Suddenly unemployed, Kinney called Clinton’s staff again, offering her services on a full-time basis. “When they came to Seattle in February of that year, I got on the plane and worked through June,” she says, recalling the unexpectedly long primary campaign of that year.
“It was hard,” she says. “I didn’t know whether we were going to win or not; I was just focusing on making the pictures. You go out in this campaign where, obviously, the people who show up are your supporters, and so there’s just so much emotion and excitement. We’d work all day, we’d do three events and we’d have one left in the evening. And you just want to be done and back in your hotel room. And then, you go into this auditorium full of people screaming and you’re just pumped up again. You’re energized again.”
And then, in the end, all those months of excitement translated into one last night of a different kind of energy, when Clinton made her concession speech after months of a razor-edge battle that Obama won. “That last event was very emotional,” she says. “I remember shooting pictures in tears, trying to focus.”
Now Kinney’s second stint as Clinton’s official campaign photographer promises to be, in some ways, even more trying. “Photography is so much more an important aspect of the ongoing campaign [than it used to be],” she explains. “It’s not an afterthought this time around because of social media. Today, they have all of these outlets — from Facebook to Twitter and Instagram. And the speed has definitely increased.”
In 2008 Kinney was able to file her images at the end of each day; this year, she’s sending her edit after each event, “just like a wire photographer would,” she says. And the response to Kinney’s work has also changed dramatically. “The reach has [expanded],” she says. “I got a little overwhelmed by the number of responses I got from people. I went to bed one night and I had to turn my phone off because I kept getting beeps for people adding me on their Twitter accounts. There’s so much attention.”
High expectations come with the job; “There are a lot of great photographers out there, from David Burnett and Stephen Crowley to Doug Mills, so there may be a higher standard that people are expecting,” she tells TIME. To meet those expectations, Kinney is banking on the access she’s secured over her years with the Clintons. “I’ve been around her enough that she’s comfortable having me there,” she says. “I’ve learned, over the years, when to go and when to leave. That’s how you get those great behind-the-scenes real moments, the unguarded moments that make for great photojournalism.”

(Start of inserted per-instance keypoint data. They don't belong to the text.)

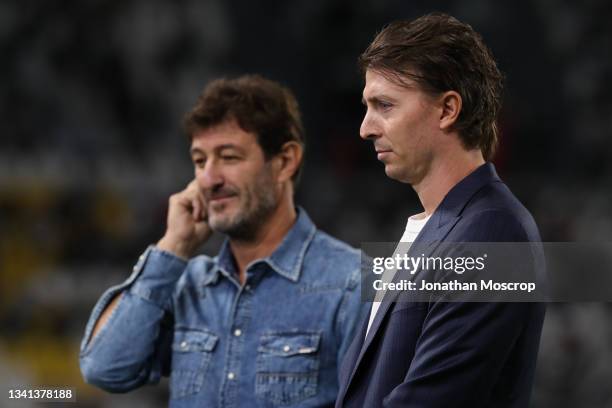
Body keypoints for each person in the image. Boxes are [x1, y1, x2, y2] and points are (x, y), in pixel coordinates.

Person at [79, 75, 367, 407]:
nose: (209, 179)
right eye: (200, 161)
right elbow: (104, 369)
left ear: (285, 161)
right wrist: (173, 246)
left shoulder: (354, 282)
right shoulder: (186, 284)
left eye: (228, 157)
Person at [336, 13, 546, 407]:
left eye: (385, 105)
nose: (365, 128)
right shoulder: (440, 227)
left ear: (448, 109)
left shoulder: (491, 235)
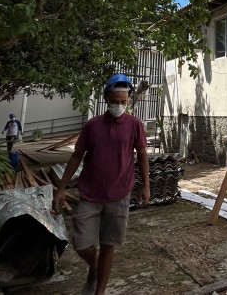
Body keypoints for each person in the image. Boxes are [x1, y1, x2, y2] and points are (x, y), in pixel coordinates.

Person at [53, 74, 150, 295]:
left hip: (119, 195)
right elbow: (76, 156)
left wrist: (146, 186)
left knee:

And for great stories. Kinney says that a few years after she took that famous picture of the Oslo II Accord signees, King Hussein and Queen Noor of Jordan visited the White House. She learned from the Queen that the photo held a place of honor at the royal residence in Amman. As she was about to photograph the Royal couple with Bill and Hillary, Kinney recalls, “I said, ‘Mr. President, you need to straighten your tie a little bit. And he said, ‘Oh, Barbara, don’t you start again.’”
Barbara Kinney is a photographer based in Seattle.